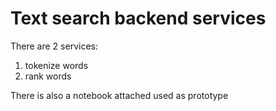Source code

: 
# Text search backend services

There are 2 services:

1) tokenize words
2) rank words


There is also a notebook attached used as prototype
----------------------------------------
Copy the listing above word for word, and leave the picture out of your answer.

Solution for this exercise »
Source code

: 
# Text search backend services

There are 2 services:

1) tokenize words
2) rank words


There is also a notebook attached used as prototype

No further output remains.